The second episode, Smithereens, is a frustratingly slight effort, seeing Sherlock's Andrew Scott kidnap a young intern at a big company, so he can speak to the elusive founder, played by Topher Grace (Spider-Man 3, and recently Under the Silver Lake). The final episode, Rachel, Jack and Ashley Too, has Miley Cyrus's pop star Ashley-O release an interactive A.I. robot doll in the vein of Alexa and Siri which, filtered through the unsurprisingly twisted vision of Charlie Brooker, affects the lives of two teen siblings who lost their mother.
First, the frustrating Smithereens is a contender for the worst Black Mirror episode of all time. Andrew Scott and Topher Grace are on fine form, doing the best that they can with the material, but the story is so utterly mundane that you wonder how it could ever carry the Black Mirror label. Plenty of previous episodes have done social media and technology so much better (Nosedive), whereas this just feels so... slight. It's also utterly incomprehensible that this could warrant an hour-plus of running time; perhaps in the days of the half-hour early seasons, it would be more excusable, but here there is just so much pointless filler, as bumbling cops try to get their shots (often providing jarring comedy elements) and big corporations turn their wheels slowly to allow access to their head honcho.

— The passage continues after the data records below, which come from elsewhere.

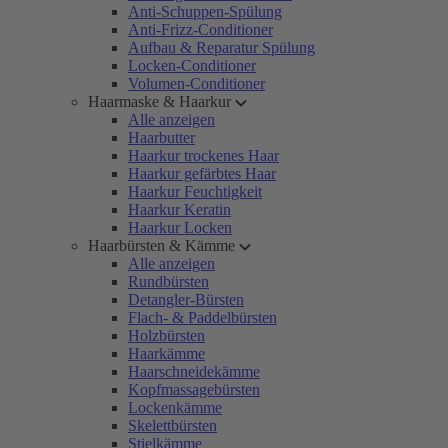
Anti-Schuppen-Spülung
Anti-Frizz-Conditioner
Aufbau & Reparatur Spülung
Locken-Conditioner
Volumen-Conditioner
Haarmaske & Haarkur
Alle anzeigen
Haarbutter
Haarkur trockenes Haar
Haarkur gefärbtes Haar
Haarkur Feuchtigkeit
Haarkur Keratin
Haarkur Locken
Haarbürsten & Kämme
Alle anzeigen
Rundbürsten
Detangler-Bürsten
Flach- & Paddelbürsten
Holzbürsten
Haarkämme
Haarschneidekämme
Kopfmassagebürsten
Lockenkämme
Skelettbürsten
Stielkämme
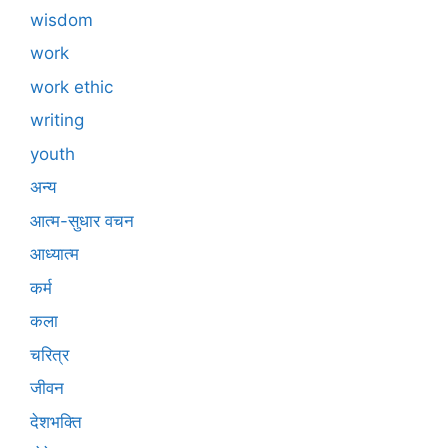
wisdom
work
work ethic
writing
youth
अन्य
आत्म-सुधार वचन
आध्यात्म
कर्म
कला
चरित्र
जीवन
देशभक्ति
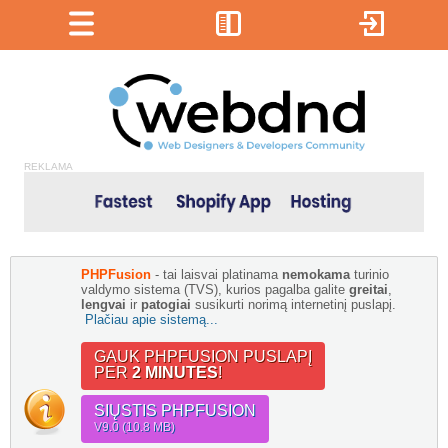
REKLAMA
PHPFusion
- tai laisvai platinama
nemokama
turinio
valdymo sistema (TVS), kurios pagalba galite
greitai
,
lengvai
ir
patogiai
susikurti norimą internetinį puslapį.
Plačiau apie sistemą...
GAUK PHPFUSION PUSLAPĮ
PER
2 MINUTES
!
SIŲSTIS PHPFUSION
V9.0 (10.8 MB)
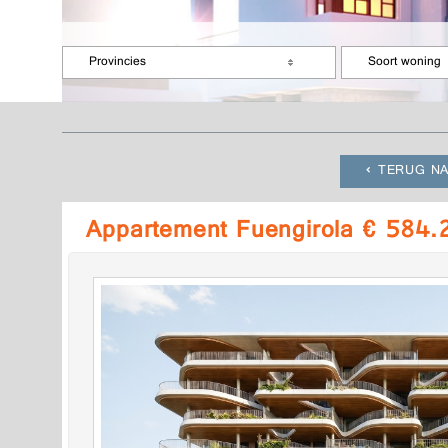
Provincies
Soort woning
TERUG NA
Appartement Fuengirola € 584.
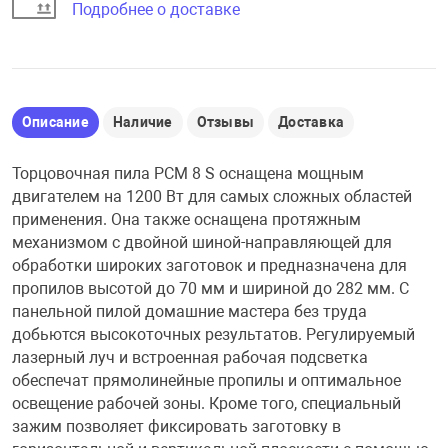
Подробнее о доставке
Описание
Наличие
Отзывы
Доставка
Торцовочная пила PCM 8 S оснащена мощным
двигателем на 1200 Вт для самых сложных областей
применения. Она также оснащена протяжным
механизмом с двойной шиной-направляющей для
обработки широких заготовок и предназначена для
пропилов высотой до 70 мм и шириной до 282 мм. С
панельной пилой домашние мастера без труда
добьются высокоточных результатов. Регулируемый
лазерный луч и встроенная рабочая подсветка
обеспечат прямолинейные пропилы и оптимальное
освещение рабочей зоны. Кроме того, специальный
зажим позволяет фиксировать заготовку в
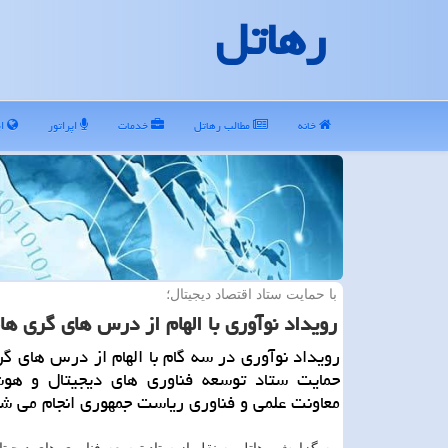
رهاتل
خانه
مطالب رهاتل
خدمات
اپراتور
ای
با حمایت ستاد اقتصاد دیجیتال؛
رویداد نوآوری با الهام از درس های گری ها
رویداد نوآوری در سه گام با الهام از درس های گر
حمایت ستاد توسعه فناوری های دیجیتال و هو
معاونت علمی و فناوری ریاست جمهوری انجام می شو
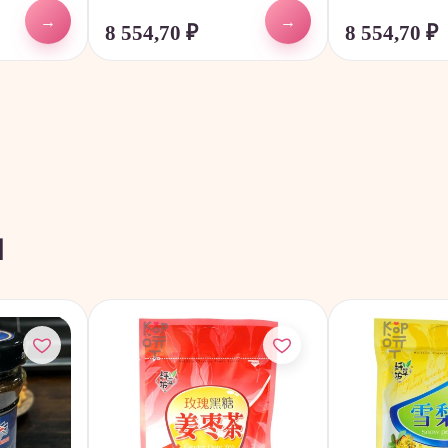
→
→
8 554,70
₽
8 554,70
₽
ы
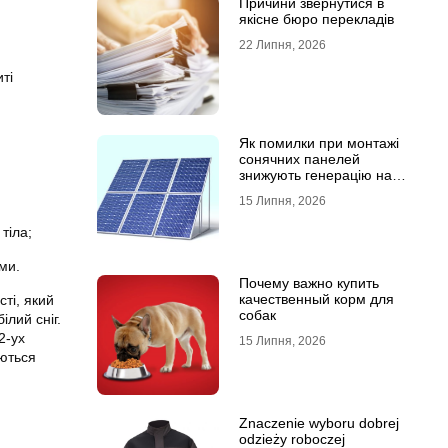
Причини звернутися в
якісне бюро перекладів
22 Липня, 2026
ті
Як помилки при монтажі
сонячних панелей
знижують генерацію на
40%?
15 Липня, 2026
тіла;
ми.
Почему важно купить
качественный корм для
ті, який
собак
ілий сніг.
2-ух
15 Липня, 2026
аються
Znaczenie wyboru dobrej
odzieży roboczej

It's Striking Vipers that proves the best of the bunch
The final episode comes in second place, but only just. Rachel, Jack and Ashley Too is actually a very engaging diversion, with Brooker initially putting a suitably freaky spin on Alexa/Siri, as he basically finds an excuse to turn Miley Cyrus into an interactive kid's toy doll, before using his dark and twisted powers to further leave her trapped in said doll, making for a wild expletive-laden ride that's a little like Miley Cyrus does Ted/Short Circuit by way of Charlie Brooker. The darker ideas on offer skirt around notions of producer-controlled pop stars, and obviously take them to the extreme, but it's generally a more enjoyable romp than you'd normally get from Brooker and it's actually a lot of fun to watch an angry mini-Miley Cyrus in action.
It's Striking Vipers that proves the best of the bunch, however, positing interesting - and somewhat complex - ideas about everything from VR to pornography, sexuality to sex, and lust to love, blurring the lines across all of the camps and twisting all of the elements in a nicely original way. Of course, it should be no real surprise to find that Vipers was helmed by the director behind San Junipero, Owen Harris.
Overall, this can't quite compete with previous seasons of Black Mirror, limited by the smaller number of episodes (really Bandersnatch should be included in the lineup, because that was the original intention before it was split off), boasting a couple a good episodes but really nothing that is quite as standout as San Junipero or USS Callister, and unfortunately a clunker of a 70-minute filler middle episode which really has no place here in an already-shortened series bearing the Charlie Brooker's Black Mirror label. Still, it's impressive that they keep coming up with original, dark and twisted sci-fi twinged narratives, and Black Mirror still delivers uncompromisingly bleak modern day Twilight Zone-esque outings better than most. Worth checking out.